Dit weekend hebben een behoorlijk grote groep prominente leden van onze samenleving een oproep gelanceerd in de media om het respect te laten wederkeren in de maatschappelijke omgangsvormen. De aanleiding is genoegzaam bekend, de sluier, hoofddoek en de betekenis hiervan voor de betrokken meisjes en vrouwen, de moslims en de autochtonen. De discussie zelf verloopt grillig, soms zeer heftig en het resultaat van het debat ligt eindelijk niet duidelijk vast: wil men de maatschappelijke cohesie herstellen? Een debat over religieuze praktijken? Verbod van religieuze symbolen en dus impliciet van religieuze opinievorming? Hoe ver reikt de vrijheid van het individu? De discussie zelf gaat nu over de toelaatbaarheid van religieuze symbolen in de klas van het officieel onderwijs, ook gekend als het GO!.
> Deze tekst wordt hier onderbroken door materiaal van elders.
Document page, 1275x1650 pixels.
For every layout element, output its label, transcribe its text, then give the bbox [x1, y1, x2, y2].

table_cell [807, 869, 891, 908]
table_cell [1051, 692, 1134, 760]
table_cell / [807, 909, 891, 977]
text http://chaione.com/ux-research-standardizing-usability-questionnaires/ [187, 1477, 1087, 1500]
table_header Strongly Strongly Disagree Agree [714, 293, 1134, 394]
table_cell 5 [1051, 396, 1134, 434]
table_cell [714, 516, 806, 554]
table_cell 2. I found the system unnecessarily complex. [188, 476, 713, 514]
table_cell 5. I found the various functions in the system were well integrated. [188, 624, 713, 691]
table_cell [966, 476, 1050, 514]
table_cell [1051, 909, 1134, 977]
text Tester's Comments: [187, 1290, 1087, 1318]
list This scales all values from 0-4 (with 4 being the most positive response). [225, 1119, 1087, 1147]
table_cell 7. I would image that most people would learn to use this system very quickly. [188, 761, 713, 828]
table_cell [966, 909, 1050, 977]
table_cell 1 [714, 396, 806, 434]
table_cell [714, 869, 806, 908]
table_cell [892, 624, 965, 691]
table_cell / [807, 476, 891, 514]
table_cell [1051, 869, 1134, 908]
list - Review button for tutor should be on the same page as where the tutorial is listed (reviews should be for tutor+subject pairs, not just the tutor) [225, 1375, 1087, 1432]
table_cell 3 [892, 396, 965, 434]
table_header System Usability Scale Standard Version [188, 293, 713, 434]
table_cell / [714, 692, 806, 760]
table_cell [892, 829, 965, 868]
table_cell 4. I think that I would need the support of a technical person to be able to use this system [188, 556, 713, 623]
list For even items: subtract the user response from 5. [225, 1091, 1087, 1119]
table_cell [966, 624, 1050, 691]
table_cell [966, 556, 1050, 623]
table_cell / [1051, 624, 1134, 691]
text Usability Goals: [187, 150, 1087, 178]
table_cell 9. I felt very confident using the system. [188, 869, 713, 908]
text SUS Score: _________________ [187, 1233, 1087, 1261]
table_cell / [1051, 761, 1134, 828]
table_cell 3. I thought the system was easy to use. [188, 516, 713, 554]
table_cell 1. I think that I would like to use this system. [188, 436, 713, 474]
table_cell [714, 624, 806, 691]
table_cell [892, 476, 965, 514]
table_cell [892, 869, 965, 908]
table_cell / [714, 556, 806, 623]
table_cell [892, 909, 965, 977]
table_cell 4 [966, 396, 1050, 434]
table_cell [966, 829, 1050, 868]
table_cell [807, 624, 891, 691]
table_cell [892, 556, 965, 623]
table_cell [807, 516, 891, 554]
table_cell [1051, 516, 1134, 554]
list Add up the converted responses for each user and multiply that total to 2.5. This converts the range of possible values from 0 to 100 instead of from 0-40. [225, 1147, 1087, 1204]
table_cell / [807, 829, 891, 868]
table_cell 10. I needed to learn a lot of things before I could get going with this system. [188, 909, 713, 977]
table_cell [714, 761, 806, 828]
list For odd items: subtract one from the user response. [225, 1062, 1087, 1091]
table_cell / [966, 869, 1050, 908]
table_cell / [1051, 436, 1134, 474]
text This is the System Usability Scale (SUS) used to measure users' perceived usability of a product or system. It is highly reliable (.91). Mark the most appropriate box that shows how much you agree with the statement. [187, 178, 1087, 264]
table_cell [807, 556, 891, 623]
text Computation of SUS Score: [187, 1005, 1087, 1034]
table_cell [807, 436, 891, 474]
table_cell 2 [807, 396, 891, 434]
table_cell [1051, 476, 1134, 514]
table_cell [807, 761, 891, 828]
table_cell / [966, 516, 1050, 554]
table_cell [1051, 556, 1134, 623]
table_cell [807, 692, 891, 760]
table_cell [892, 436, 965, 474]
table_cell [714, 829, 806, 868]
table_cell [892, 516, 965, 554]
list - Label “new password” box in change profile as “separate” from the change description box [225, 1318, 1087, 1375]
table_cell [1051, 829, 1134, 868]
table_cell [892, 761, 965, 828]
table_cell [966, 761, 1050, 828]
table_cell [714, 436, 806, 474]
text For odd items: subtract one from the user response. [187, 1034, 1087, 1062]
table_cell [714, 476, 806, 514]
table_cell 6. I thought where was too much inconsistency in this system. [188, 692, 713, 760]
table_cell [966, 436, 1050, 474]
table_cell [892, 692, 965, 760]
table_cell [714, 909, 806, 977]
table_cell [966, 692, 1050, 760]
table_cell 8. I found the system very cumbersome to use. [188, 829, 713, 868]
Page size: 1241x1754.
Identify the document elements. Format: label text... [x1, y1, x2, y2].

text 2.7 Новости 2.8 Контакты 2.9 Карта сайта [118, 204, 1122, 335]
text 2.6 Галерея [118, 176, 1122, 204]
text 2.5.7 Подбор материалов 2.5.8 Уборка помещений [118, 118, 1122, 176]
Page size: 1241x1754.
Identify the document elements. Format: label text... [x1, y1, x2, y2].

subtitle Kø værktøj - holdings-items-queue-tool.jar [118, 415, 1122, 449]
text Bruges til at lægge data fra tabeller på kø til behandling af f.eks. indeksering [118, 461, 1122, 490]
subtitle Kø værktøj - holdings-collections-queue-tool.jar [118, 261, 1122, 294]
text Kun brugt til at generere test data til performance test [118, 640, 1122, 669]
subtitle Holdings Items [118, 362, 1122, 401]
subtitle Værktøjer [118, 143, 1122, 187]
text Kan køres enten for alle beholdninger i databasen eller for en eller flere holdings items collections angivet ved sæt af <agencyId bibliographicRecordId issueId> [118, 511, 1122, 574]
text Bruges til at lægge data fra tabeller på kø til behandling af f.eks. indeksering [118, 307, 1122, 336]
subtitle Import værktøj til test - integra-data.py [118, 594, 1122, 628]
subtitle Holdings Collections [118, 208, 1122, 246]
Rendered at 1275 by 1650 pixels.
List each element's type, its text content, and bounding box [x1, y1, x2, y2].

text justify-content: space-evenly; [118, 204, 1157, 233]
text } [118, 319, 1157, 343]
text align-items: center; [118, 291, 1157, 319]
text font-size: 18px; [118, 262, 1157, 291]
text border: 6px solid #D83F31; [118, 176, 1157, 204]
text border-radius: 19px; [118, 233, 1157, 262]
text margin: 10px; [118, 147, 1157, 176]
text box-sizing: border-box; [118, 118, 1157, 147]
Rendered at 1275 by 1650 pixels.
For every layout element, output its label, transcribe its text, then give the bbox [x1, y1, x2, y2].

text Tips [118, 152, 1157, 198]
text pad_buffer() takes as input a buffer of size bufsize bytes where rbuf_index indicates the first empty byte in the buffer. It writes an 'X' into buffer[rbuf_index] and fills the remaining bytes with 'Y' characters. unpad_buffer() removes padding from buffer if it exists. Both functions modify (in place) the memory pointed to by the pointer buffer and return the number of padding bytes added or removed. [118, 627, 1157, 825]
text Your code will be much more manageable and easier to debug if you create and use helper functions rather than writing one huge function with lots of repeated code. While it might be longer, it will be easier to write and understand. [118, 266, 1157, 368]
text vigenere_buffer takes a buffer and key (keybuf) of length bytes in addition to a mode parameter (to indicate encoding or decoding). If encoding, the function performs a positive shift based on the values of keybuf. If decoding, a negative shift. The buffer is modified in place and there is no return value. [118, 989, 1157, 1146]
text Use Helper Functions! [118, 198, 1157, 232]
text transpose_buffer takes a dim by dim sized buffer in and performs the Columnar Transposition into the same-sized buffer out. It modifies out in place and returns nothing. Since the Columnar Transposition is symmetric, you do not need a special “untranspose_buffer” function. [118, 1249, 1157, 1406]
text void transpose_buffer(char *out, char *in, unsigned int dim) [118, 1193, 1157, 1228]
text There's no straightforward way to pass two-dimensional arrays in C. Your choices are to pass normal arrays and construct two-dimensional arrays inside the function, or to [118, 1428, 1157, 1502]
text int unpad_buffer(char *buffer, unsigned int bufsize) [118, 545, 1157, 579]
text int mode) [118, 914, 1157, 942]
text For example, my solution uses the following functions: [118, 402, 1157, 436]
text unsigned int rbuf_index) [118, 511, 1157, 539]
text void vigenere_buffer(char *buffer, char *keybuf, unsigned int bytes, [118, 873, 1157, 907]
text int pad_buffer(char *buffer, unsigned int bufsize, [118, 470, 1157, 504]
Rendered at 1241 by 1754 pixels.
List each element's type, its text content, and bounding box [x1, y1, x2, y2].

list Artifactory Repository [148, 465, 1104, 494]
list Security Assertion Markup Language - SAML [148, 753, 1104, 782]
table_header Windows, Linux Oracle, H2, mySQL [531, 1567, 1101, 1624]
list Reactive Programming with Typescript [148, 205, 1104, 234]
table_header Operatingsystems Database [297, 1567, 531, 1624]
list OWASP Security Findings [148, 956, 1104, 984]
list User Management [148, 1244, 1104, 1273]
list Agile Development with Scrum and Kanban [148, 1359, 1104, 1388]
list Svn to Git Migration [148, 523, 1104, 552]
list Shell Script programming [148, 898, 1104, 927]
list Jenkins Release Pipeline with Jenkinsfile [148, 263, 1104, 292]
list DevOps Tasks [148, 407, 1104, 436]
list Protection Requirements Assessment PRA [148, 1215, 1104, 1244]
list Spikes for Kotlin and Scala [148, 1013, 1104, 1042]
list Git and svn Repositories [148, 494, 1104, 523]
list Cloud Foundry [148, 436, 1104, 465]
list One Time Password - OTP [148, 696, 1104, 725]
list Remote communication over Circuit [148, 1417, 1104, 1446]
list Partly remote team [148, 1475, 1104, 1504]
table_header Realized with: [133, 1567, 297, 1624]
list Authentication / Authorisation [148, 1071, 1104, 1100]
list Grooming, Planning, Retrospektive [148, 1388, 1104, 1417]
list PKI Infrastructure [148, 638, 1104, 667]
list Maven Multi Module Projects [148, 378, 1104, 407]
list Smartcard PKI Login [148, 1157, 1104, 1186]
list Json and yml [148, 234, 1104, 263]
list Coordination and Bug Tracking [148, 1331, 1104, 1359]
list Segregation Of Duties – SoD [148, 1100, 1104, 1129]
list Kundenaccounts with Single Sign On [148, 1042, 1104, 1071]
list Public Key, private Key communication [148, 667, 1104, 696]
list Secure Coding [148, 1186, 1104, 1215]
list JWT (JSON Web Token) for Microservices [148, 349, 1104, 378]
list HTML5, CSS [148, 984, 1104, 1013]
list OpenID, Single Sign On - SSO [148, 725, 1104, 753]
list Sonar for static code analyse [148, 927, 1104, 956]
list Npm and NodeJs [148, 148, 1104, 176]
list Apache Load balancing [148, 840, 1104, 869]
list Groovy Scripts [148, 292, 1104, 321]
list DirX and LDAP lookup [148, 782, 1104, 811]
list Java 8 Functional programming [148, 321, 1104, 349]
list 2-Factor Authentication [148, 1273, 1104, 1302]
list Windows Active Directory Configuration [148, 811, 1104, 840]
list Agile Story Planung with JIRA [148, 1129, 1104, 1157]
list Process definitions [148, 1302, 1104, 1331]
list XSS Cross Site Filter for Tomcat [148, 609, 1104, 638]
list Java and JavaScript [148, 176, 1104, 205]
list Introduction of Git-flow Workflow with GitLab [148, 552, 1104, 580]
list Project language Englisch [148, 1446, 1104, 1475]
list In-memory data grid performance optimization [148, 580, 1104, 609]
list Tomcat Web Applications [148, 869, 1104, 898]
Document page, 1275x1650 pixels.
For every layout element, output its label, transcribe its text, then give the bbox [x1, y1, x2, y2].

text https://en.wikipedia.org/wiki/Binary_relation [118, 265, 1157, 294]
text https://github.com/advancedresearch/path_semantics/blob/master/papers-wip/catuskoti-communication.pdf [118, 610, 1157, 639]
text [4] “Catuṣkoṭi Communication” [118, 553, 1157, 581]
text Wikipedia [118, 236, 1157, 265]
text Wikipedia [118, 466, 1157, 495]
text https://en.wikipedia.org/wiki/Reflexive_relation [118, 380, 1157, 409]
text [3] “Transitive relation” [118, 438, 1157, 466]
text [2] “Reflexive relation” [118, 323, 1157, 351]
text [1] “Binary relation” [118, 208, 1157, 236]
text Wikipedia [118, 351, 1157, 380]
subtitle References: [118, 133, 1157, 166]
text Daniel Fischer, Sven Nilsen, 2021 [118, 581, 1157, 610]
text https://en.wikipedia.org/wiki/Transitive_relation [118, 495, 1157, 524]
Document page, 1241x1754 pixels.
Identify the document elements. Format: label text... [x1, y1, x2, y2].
Maar ergens sluimert een oude vraag die onze samenleving al een paar eeuwen bezig houdt: de aannemelijkheid van religie in de samenleving. Een andere kwestie die minstens even zwaar doorweegt is de vraag of men enige angst mag koesteren voor de komst van een nieuwe religie, die intussen al 1300 – 1400 jaar de Europese geschiedenis mee kleur en vorm heeft gegeven. Maar toch, waarom vindt men Islamofobie niet kunnen? De vraag houdt ons al enige tijd bezig, omdat er een sterke moralistische geur aan hangt en in schril contrast staat met de idee dat mensen nu eenmaal ook emotioneel geraakt kunnen worden.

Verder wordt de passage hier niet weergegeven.